Our YC Demo Day Experience: A Few Thoughts

Edumentis took part in Y Combinator's Summer 2024 batch — an experience that shaped the company's early foundation. Our CEO Codrut reflects on what the journey looked like.

Our YC Demo Day Experience: A Few Thoughts

What inspired you to start your company, and what problem are you solving?

Online exam prep has existed for decades, but most of the major players focus almost exclusively on a handful of high-volume exams — all of them in the US. That leaves an enormous blind spot: millions of students around the world sit important exams each year with almost no quality digital preparation available to them. That's the gapEdumentis was built to fill. Using AI, we develop high-quality prep materials for exams that have been largely ignored by the big education companies. Advanced language models let us reach the vast long tail of exams that were previously too niche or too costly to serve — which, taken together, represents the majority of exam-takers globally.

My personal motivation for building Edumentisruns deep. I come from a family of academics, and I spent a lot of my early years involved in competitions and education-related projects. It's something I've cared about for most of my life.

How are you leveraging AI, machine learning, or similar technologies in your product?

Our focus is on exams that have traditionally been underserved, and recent AI progress has made it genuinely possible to reach them well. We use AI in two core ways:

Content development and refinement: AI helps us produce and improve learning materials, making them clearer and more effective for students. Adaptive personalisation: we shape each student's preparation path around their specific weaknesses and learning profile, so the time they invest yields the most useful results.
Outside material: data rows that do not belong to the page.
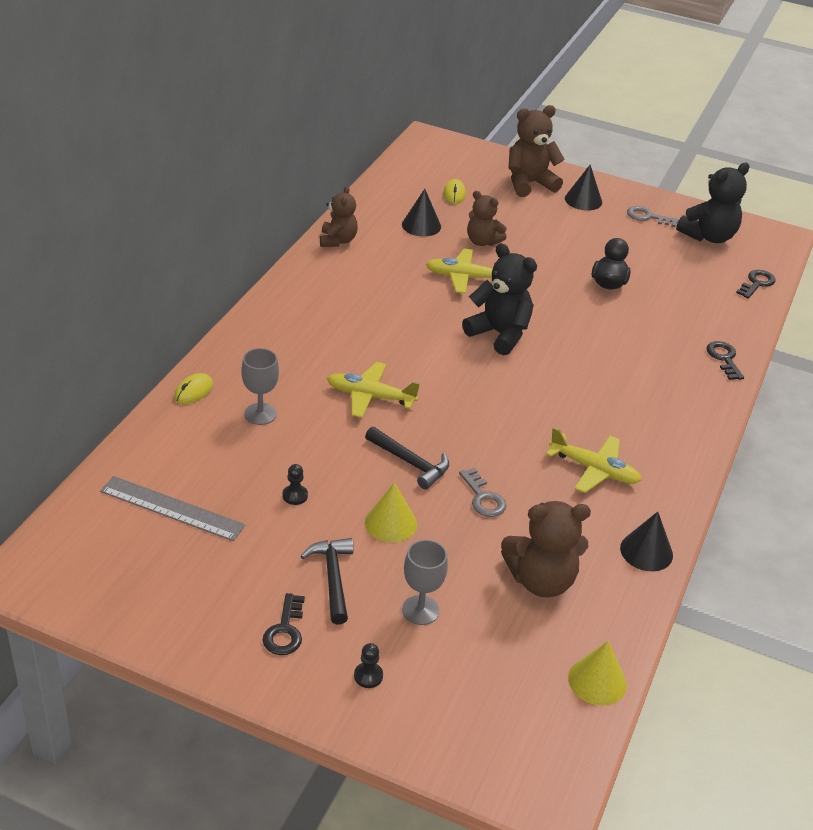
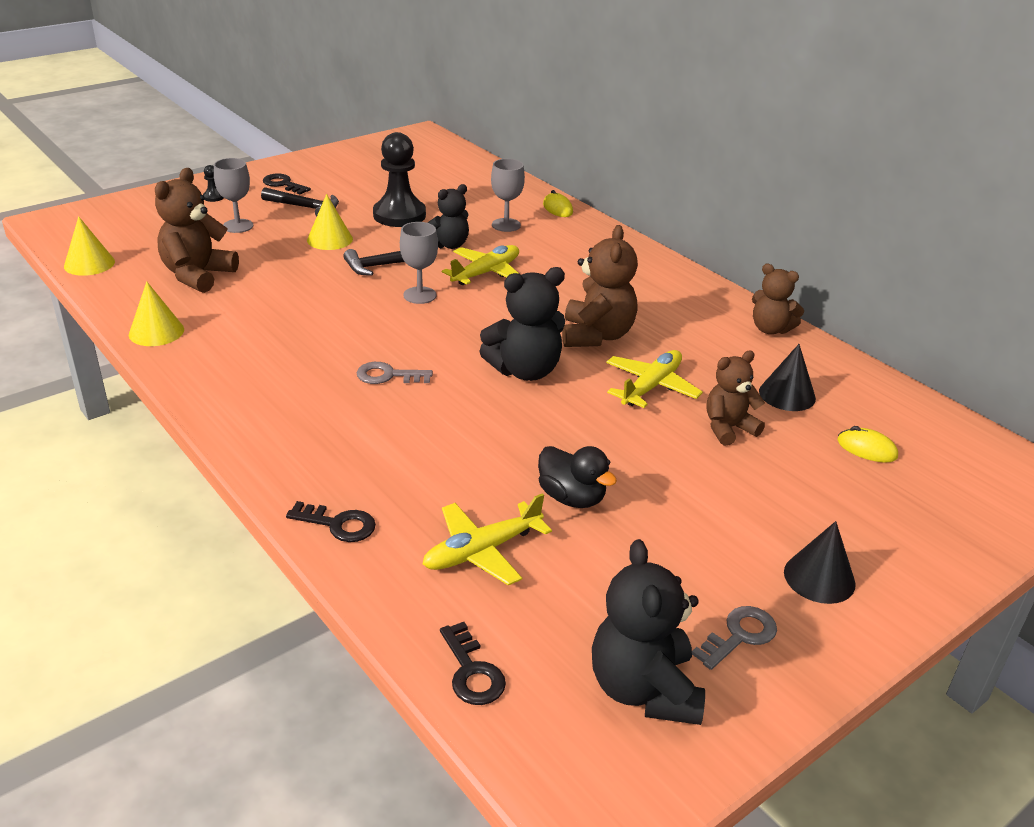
camera: 120 degrees right, 5 degrees down
grey ruler [100,476,245,541] -> none
black pawn [283,464,308,505] -> black pawn [373,132,426,227], size x2.48
grey key [459,468,506,517] -> grey key moved to [357,362,433,384]
brown teddy bear [508,105,565,197] -> brown teddy bear moved to [562,225,638,347]
yellow plane [546,427,642,493] -> yellow plane moved to [423,493,552,585]
black cone [620,512,673,571] -> yellow cone [129,281,184,346]
none -> grey goblet [400,222,438,304]
none -> black teddy bear [427,184,469,249]

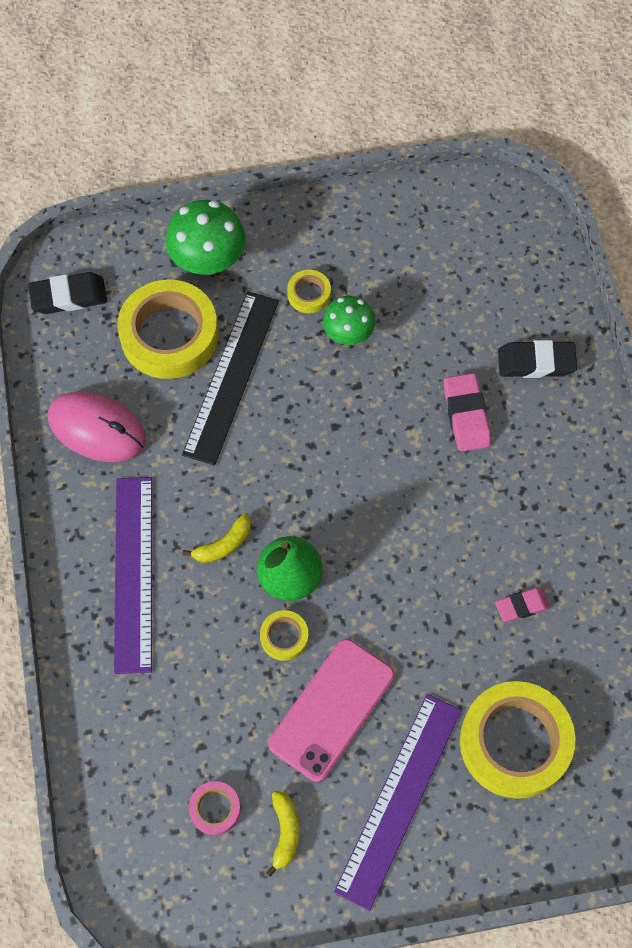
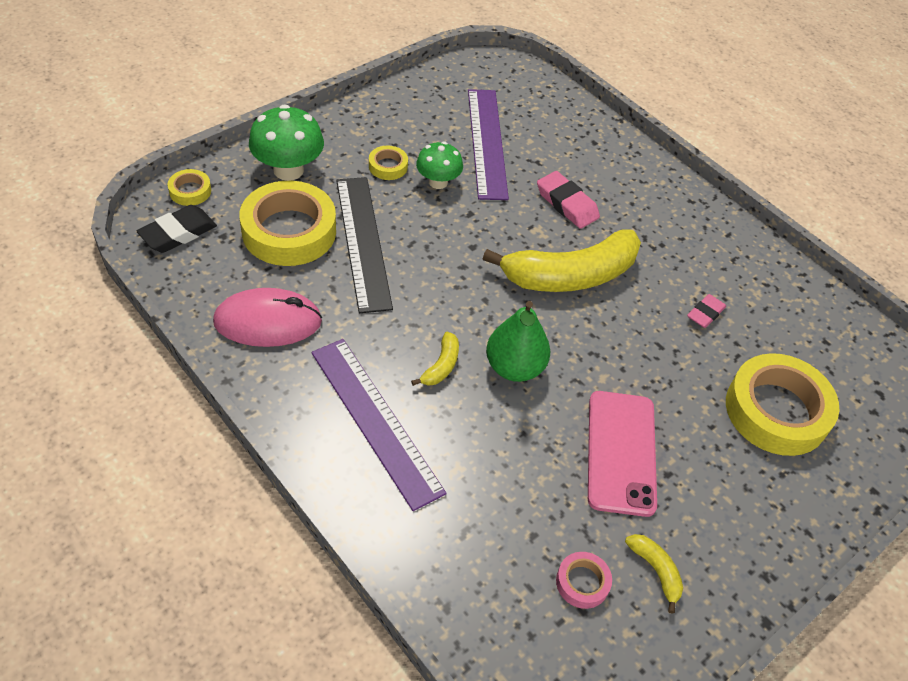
camera: 35 degrees left, 15 degrees down
yellow tape [260,610,309,661] -> yellow tape moved to [168,169,211,206]
purple ruler [334,694,461,911] -> purple ruler moved to [468,89,509,200]
black eraser [498,340,577,378] -> none
none -> yellow banana [483,230,641,292]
How do you envision the future of your industry, and where do you see your company fitting in?

The way we educate and assess people isn't fixed — it has always been shaped by the tools available at a given moment. Classroom-based teaching spread across Europe in the 17th century as a way to bring education to more people. Formal exams emerged as a means of predicting job performance — whether as a doctor, an engineer, or anything else. Multiple-choice questions were introduced in the early 20th century to enable fair, scalable grading.

AI now gives us the tools to do both things better: teach more effectively and evaluate more accurately.

Most exams today still rely on multiple-choice formats, but we expect that to change. AI will enable more nuanced assessments — written responses, structured interviews, even behavioural evaluation. Becoming a doctor will always require strong foundational knowledge, but future assessments will also need to measure qualities like empathy and clinical judgement. Edumentisaims to be at the front of that shift — not just by supporting today's exams, but by evolving alongside tomorrow's.

Can you describe a pivotal moment during the YC program that changed the trajectory of your startup?

YC was formative on every level, but one moment in particular stands out. It was when Paul Graham's classic advice — talk to your users — finally clicked for us in a hands-on way. We launched an exam in Peru and made it our mission to speak directly with as many students as possible, even with no shared language between us. That effort to close the gap and genuinely listen shaped how we think about building the product.